Lyons, communities minister at the NIE, told the BBC’s the Nolan Show that 1,750 social homes would be started this year. This would be an increase on the previous year’s figure of 1,504 but still lower than the executive’s annual target of 2,300 homes.

Lyons said that he will “get as much money as he can” to build homes but he also needs to look at what he can do to make money go further, hence the decision in October to cut social housing grant for housing associations from 54% of the total development cost to 46%.

“If we can get more money from the executive, I’ll do everything that I can to get that”, he said. “But in the absence of that, I need to look at new ways of doing things. That’s why I have reduced the amount that a charging association will get per unit, because I want to stretch that money further. I want them to do more so that we can build more.”

“Secondly, I’m also bringing proposals to the executive to say to them, ‘if you cannot give me cash to build more homes, give me land’, because we have huge amounts of land within the public sector, and I’m saying to them, give me land so that I can build more.”

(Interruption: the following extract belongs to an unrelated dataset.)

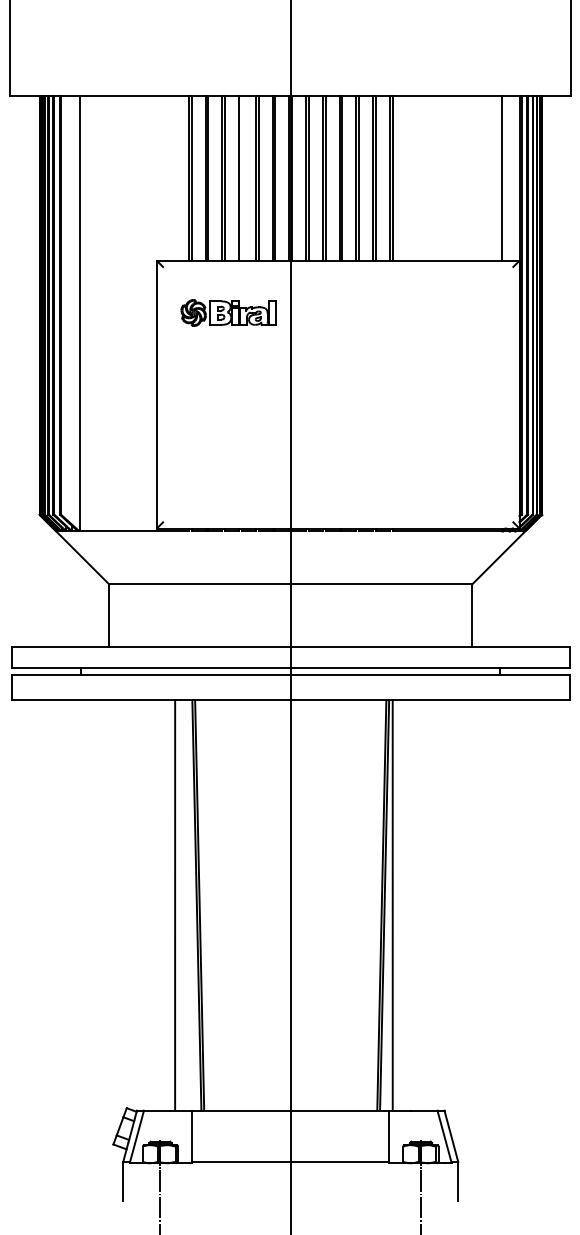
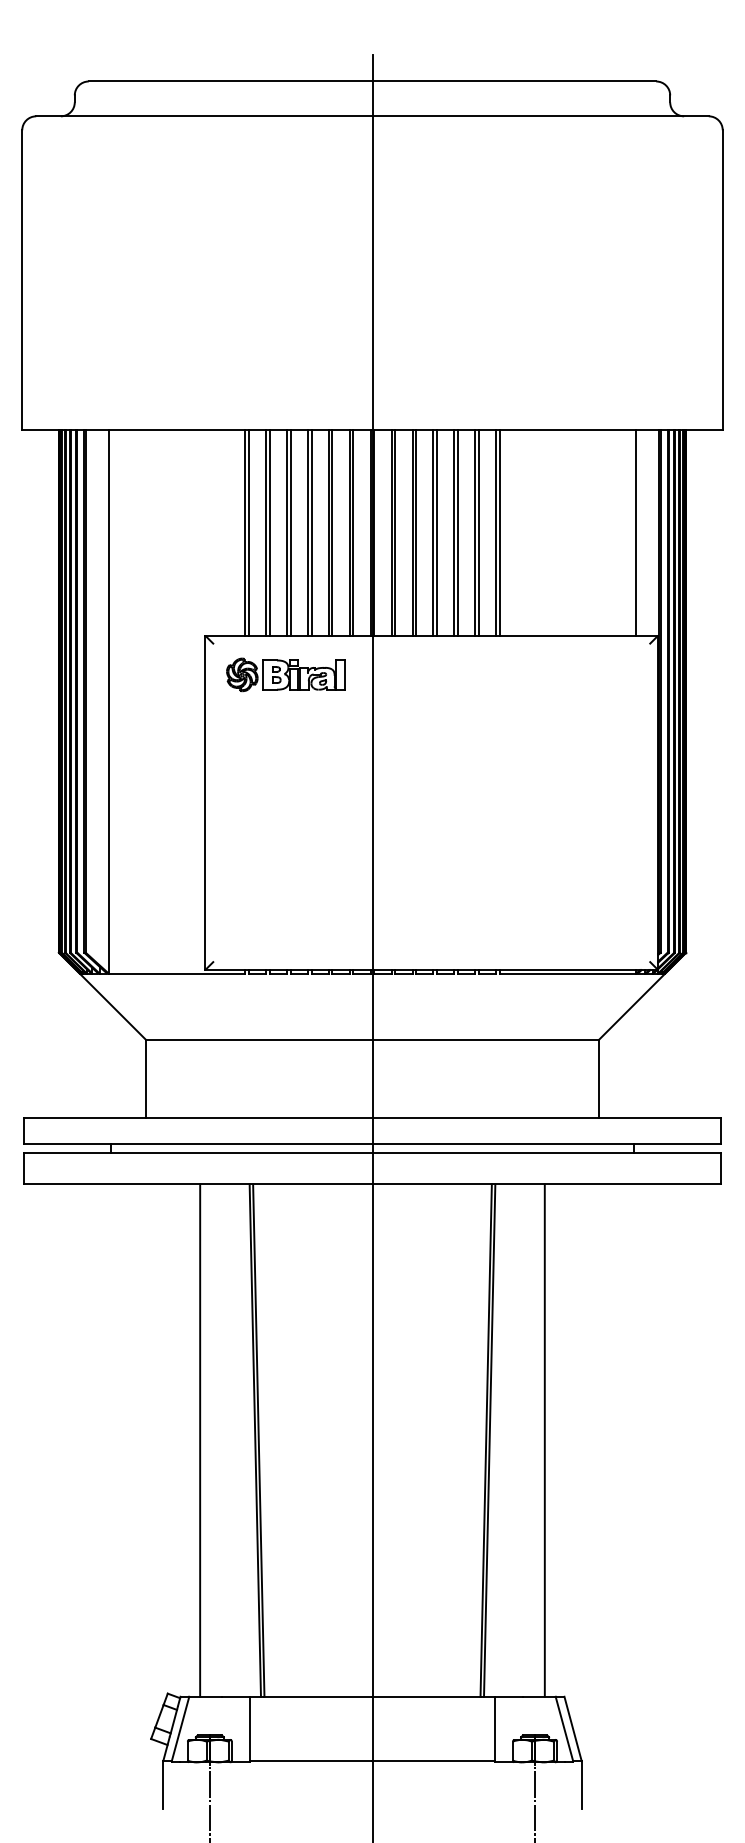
line: (241, 178) -> (311, 532), added
part: (228, 312) -> (285, 674), moved
line: (175, 905) -> (200, 1440), moved
line: (392, 905) -> (544, 1440), moved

Lyons also said the housing executive is using reserves to buy 600 more homes to ease temporary accommodation pressures along with introducing intermediate rent for lower income households in addition to previously securing extra funding from the executive to increase social housing delivery.

Lyons said: “We’re doing what we can with what we have. At the start of this year, we thought we’d be in the position to build 1,000 social homes but I lobbied and secured extra funding and now we’re only just short of our target.”

Lyons was responding to on-air to criticism from Sean Harkin, a councillor for hard-left political party People Before Profit. Harkin said Lyons does not “have a serious plan” to tackle Northern Ireland’s housing crisis and should be sacked.